II
Abandonei a empresa, mas um dia destes
ouvi novo pio de coruja — e iniciei a composição de repente,
valendo-me dos meus próprios recursos e sem indagar se isto me traz
qualquer vantagem, direta ou indireta.
Afinal foi bom privar-me da cooperação
de padre Silvestre, de João Nogueira e do Gondim. Há fatos que eu
não revelaria, cara a cara, a ninguém. Vou narrá-los porque a obra
será publicada com pseudônimo. E se souberem que o autor sou eu,
naturalmente me chamarão potoqueiro.
Continuemos. Tenciono contar a minha
história. Difícil. Talvez deixe de mencionar particularidades
úteis, que me pareçam acessórias e dispensáveis. Também pode ser
que, habituado a tratar com matutos, não confie suficientemente na
compreensão dos leitores e repita passagens insignificantes. De
resto isto vai arranjado sem nenhuma ordem, como se vê. Não
importa. Na opinião dos caboclos que me servem, todo o caminho dá
na venda.
Aqui sentado à mesa da sala de
jantar, fumando cachimbo e bebendo café, suspendo às vezes o
trabalho moroso, olho a folhagem das laranjeiras que a noite
enegrece, digo a mim mesmo que esta pena é um objeto pesado. Não
estou acostumado a pensar. Levanto-me, chego à janela que deita para
a horta. Casimiro Lopes pergunta se me falta alguma coisa.
— Não.
Casimiro Lopes acocora-se num canto.
Volto a sentar-me, releio estes períodos chinfrins.
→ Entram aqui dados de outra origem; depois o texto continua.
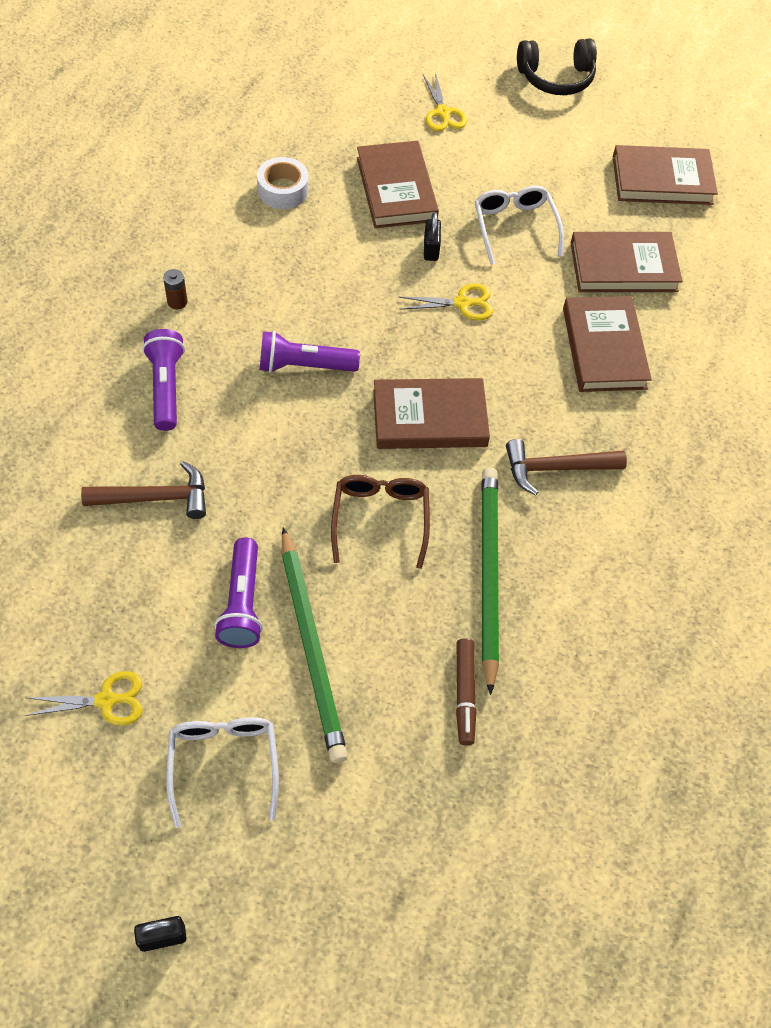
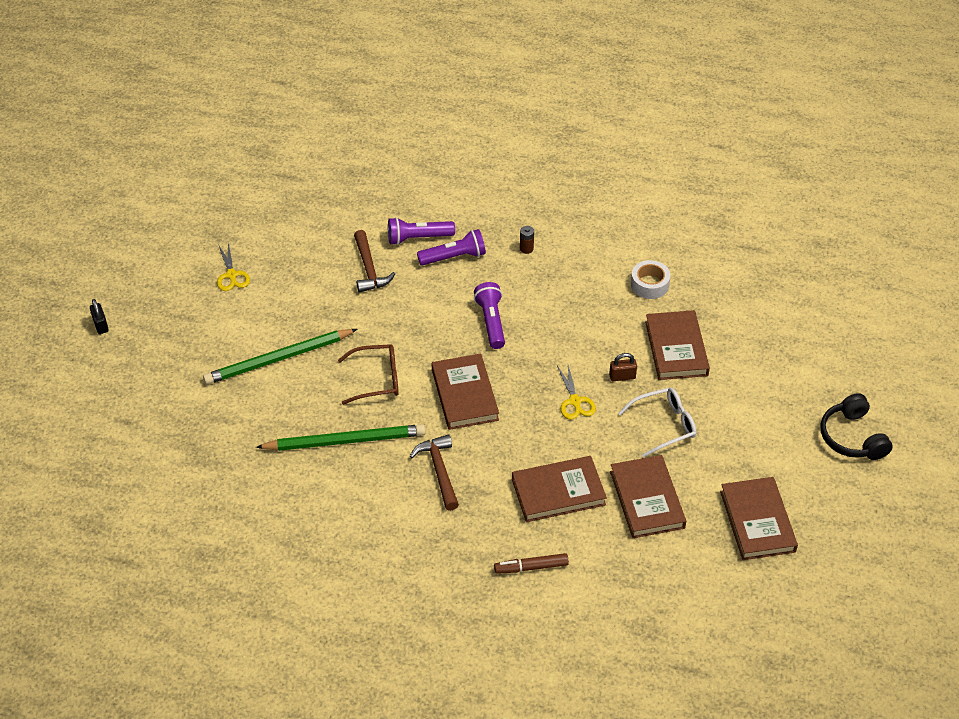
camera: 85 degrees right, 10 degrees down
(223, 764) = (199, 332): white glasses -> none
(242, 603) = (303, 322): purple flashlight -> purple flashlight (418, 238)
(396, 189) = (676, 348): brown book -> brown book turned 75 degrees counterclockwise
(431, 249) = (622, 376): black padlock -> brown padlock
(442, 113) = (773, 366): yellow scissors -> none
(465, 694) = (257, 438): brown marker -> brown marker (531, 567)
Ora vejam. Se eu possuísse metade da
instrução de Madalena, encoivarava isto brincando. Reconheço
finalmente que aquela papelada tinha préstimo.
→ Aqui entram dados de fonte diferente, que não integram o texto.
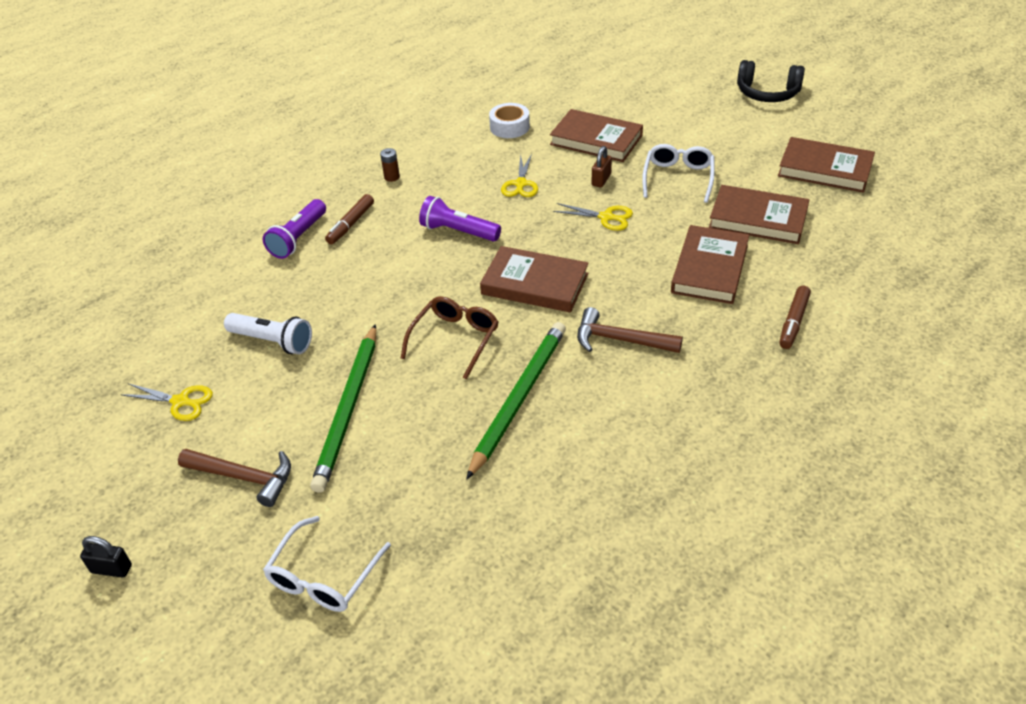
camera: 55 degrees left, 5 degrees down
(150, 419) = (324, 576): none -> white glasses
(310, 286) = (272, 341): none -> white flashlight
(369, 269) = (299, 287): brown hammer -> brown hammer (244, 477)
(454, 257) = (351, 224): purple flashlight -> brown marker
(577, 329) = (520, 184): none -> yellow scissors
O que é certo é que, a respeito de
letras, sou versado em estatística, pecuária, agricultura,
escrituração mercantil, conhecimentos inúteis neste gênero.
Recorrendo a eles, arrisco-me a usar expressões técnicas,
desconhecidas do público, e a ser tido por pedante. Saindo daí, a
minha ignorância é completa. E não vou, está claro, aos cinquenta
anos, munir-me de noções que não obtive na mocidade.
Não obtive, porque elas não me
tentavam e porque me orientei num sentido diferente. O meu fito na
vida foi apossar-me das terras de S. Bernardo, construir esta casa,
plantar algodão, plantar mamona, levantar a serraria e o
descaroçador, introduzir nestas brenhas a pomicultura e a
avicultura, adquirir um rebanho bovino regular. Tudo isso é fácil
quando está terminado e embira-se em duas linhas, mas para o sujeito
que vai começar, olha os quatro cantos e não tem em que se pegue,
as dificuldades são terríveis. Há também a capela, que fiz por
insinuações de padre Silvestre.
Ocupado com esses empreendimentos, não
alcancei a ciência de João Nogueira nem as tolices do Gondim. As
pessoas que me lerem terão, pois, a bondade de traduzir isto em
linguagem literária, se quiserem. Se não quiserem, pouco se perde.
Não pretendo bancar escritor. É tarde para mudar de profissão. E o
pequeno que ali está chorando necessita quem o encaminhe e lhe
ensine as regras de bem viver.
— Então para que escreve?
— Sei lá!
O pior é que já estraguei diversas
folhas e ainda não principiei.
— Maria das Dores, outra xícara de
café.
Dois capítulos perdidos. Talvez não
fosse mau aproveitar os do Gondim, depois de expurgados.